Altri “la nuova cosa nera”, che rievoca più un passato extraparlamentare, che non un presente rassicurante tra i banchi delle Camere.
Eppure, anche se i protagonisti si sfilano da entrambe le definizioni, qualcosa, nel magmatico e sempre più confuso pentolone del centro destra, si sta muovendo.
Dopo la slavina elettorale delle scorse amministrative, e la rovinosa sconfitta dell’ex sindaco Alemanno a Roma, gli ex colonnelli di Alleanza Nazionale stanno lavorando al progetto di ricostruire una nuova identità .
Alcuni confluiti in Fratelli d’Italia, altri in rivoli di progetti similari.
Tramontato il suo leader Gianfranco Fini (alle prese con un libro nel quale racconterà la “sua verità “), Futuro e Libertà si è sciolta lo scorso maggio.
Un triumvirato guidato da Roberto Menia, Aldo Di Biagio e Daniele Toto dovrebbe ora accompagnare il defunto partito, nato il 13 febbraio del 2011 da una scissione interna del Pdl, verso una “comune casa di destra”: formula quanto mai vaga.

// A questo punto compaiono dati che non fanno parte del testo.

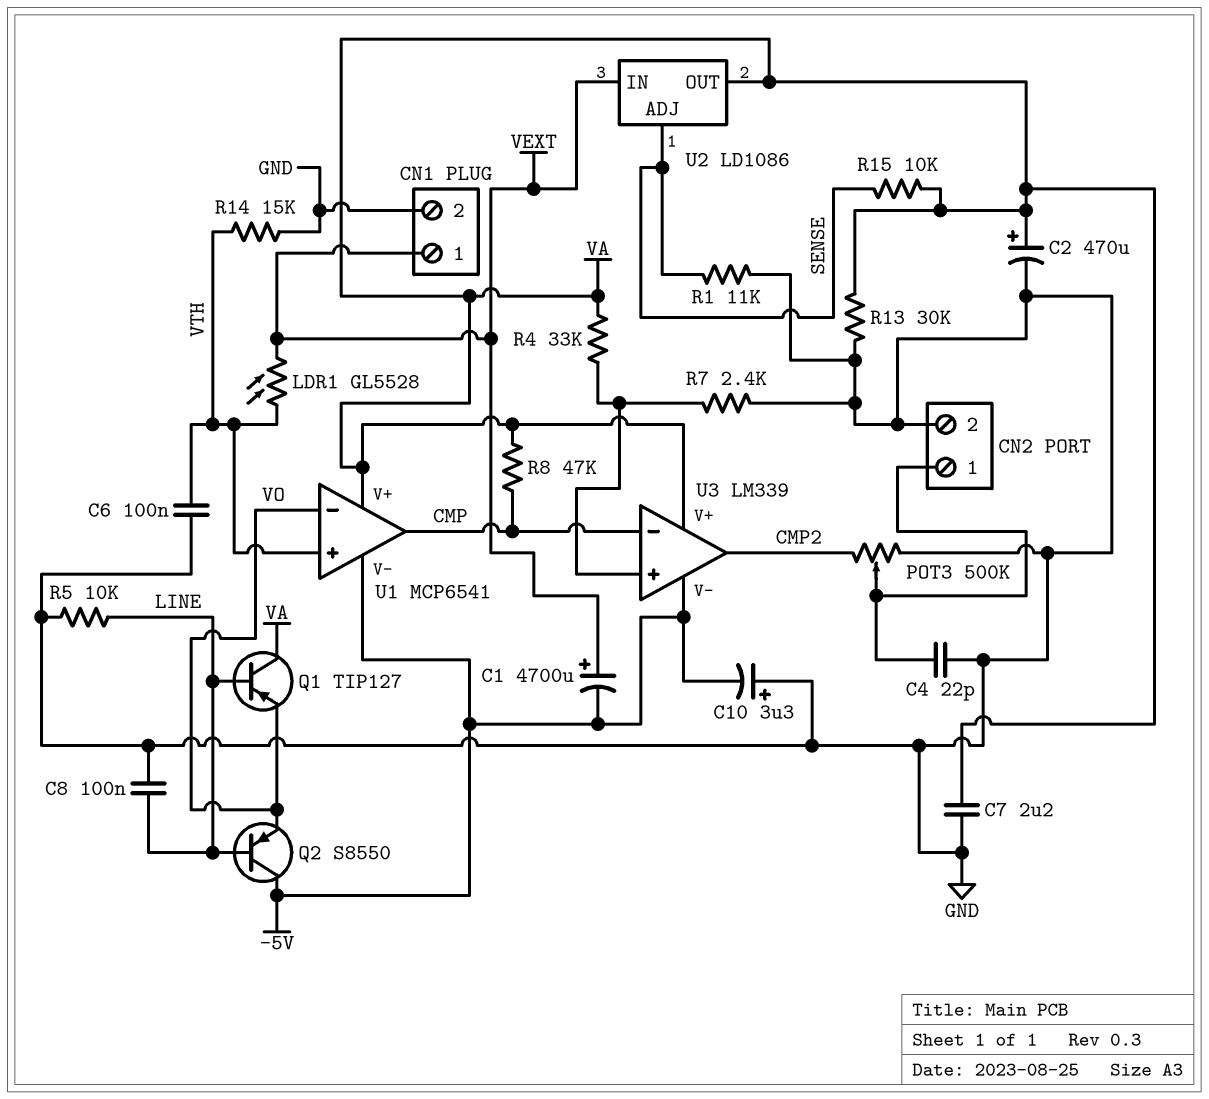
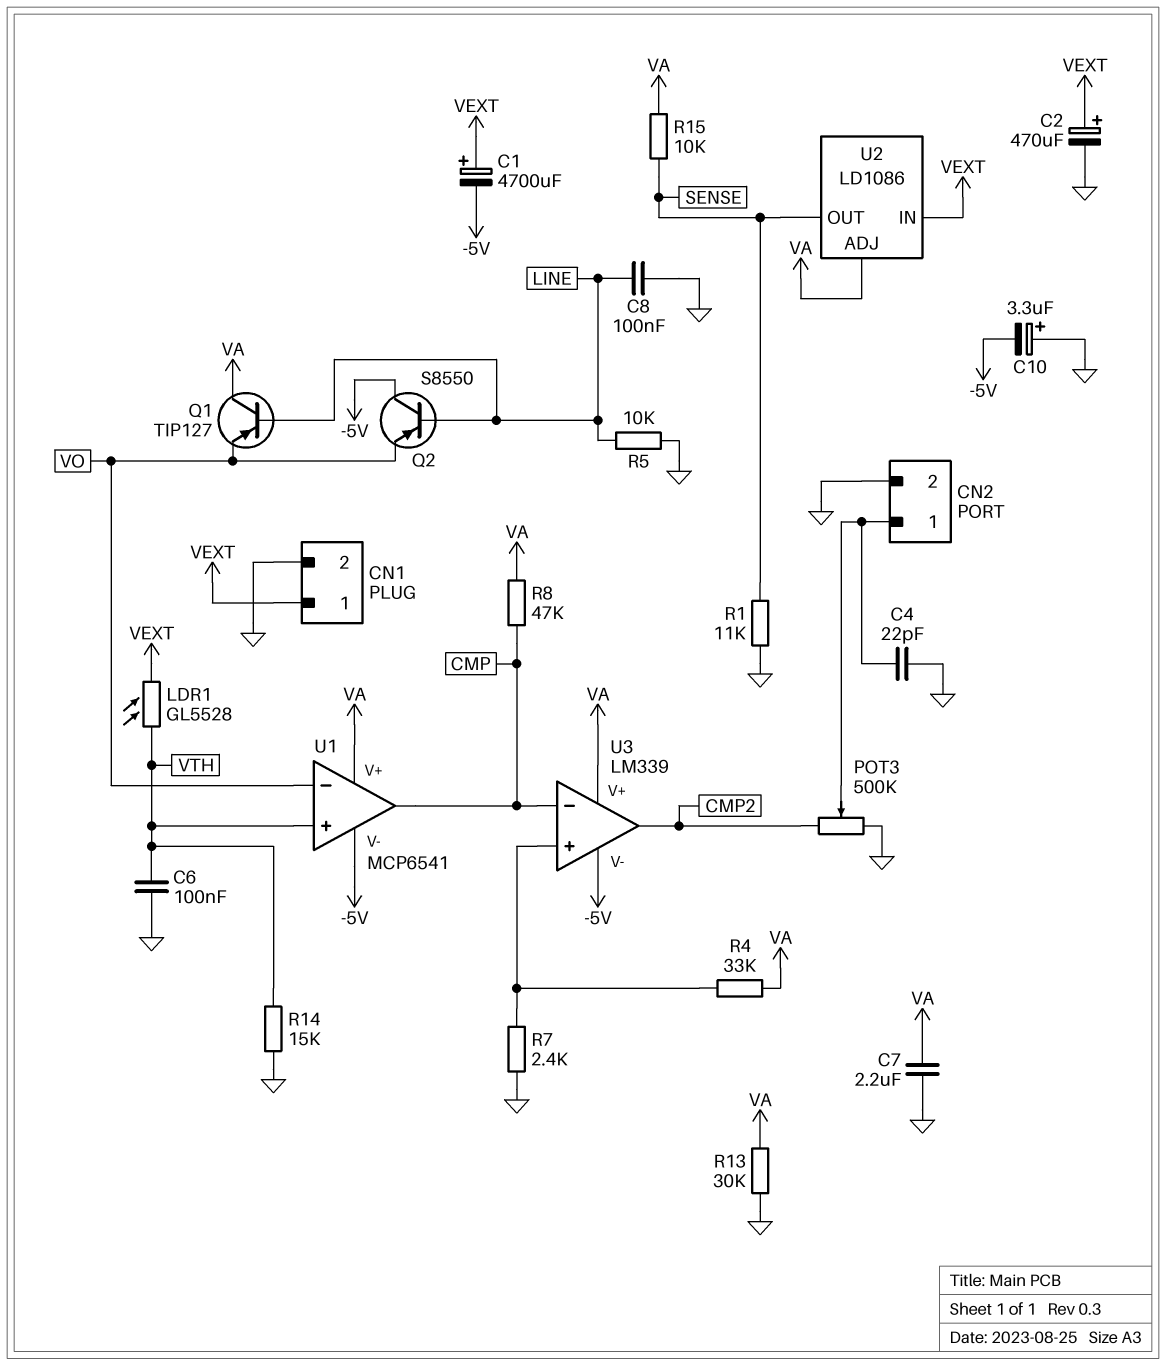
C2: 470uF (plus VA, minus GND) -> 470uF (plus VEXT, minus GND)
U2 pin ADJ: SENSE -> VA
U2 pin OUT: VA -> SENSE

Del resto, l’emorragia di voti nel Pdl, otto milioni all’ultimo giro, sono un appetitoso banchetto su cui pasteggiar.
Un elettorato senza più padri, in cerca di una destra moderna, europeista, riformista che avrebbe forse votato Renzi, è in cerca di una congrua creatura politica.
E allora?
Lo scorso week-end, Fratelli d’Italia ha organizzato a Milano le “Giornate Tricolori”: l’obiettivo – seguiranno altre iniziative simili – è quello di discutere insieme le vie da percorrere per ricomporre la creatura morente.
Eppure, a giudicare dal panel degli invitati – oltre a vecchi protagonisti di An anche l’ex Ministro Tremonti, Magdi Allam, e qualche volto di “Fermare il Declino” – la rotta sembra più posizionata verso il centro, che non in direzione di una destra pura. Altro nodo gordiano è la questione della leadership: La Russa accende il riflettore su Giorgia Meloni, da alcuni ribattezzata “la Renzi del centro-destra”.
Formula quanto mai spendibile in tempi di rottamazione e insistente richiesta di rinnovamento.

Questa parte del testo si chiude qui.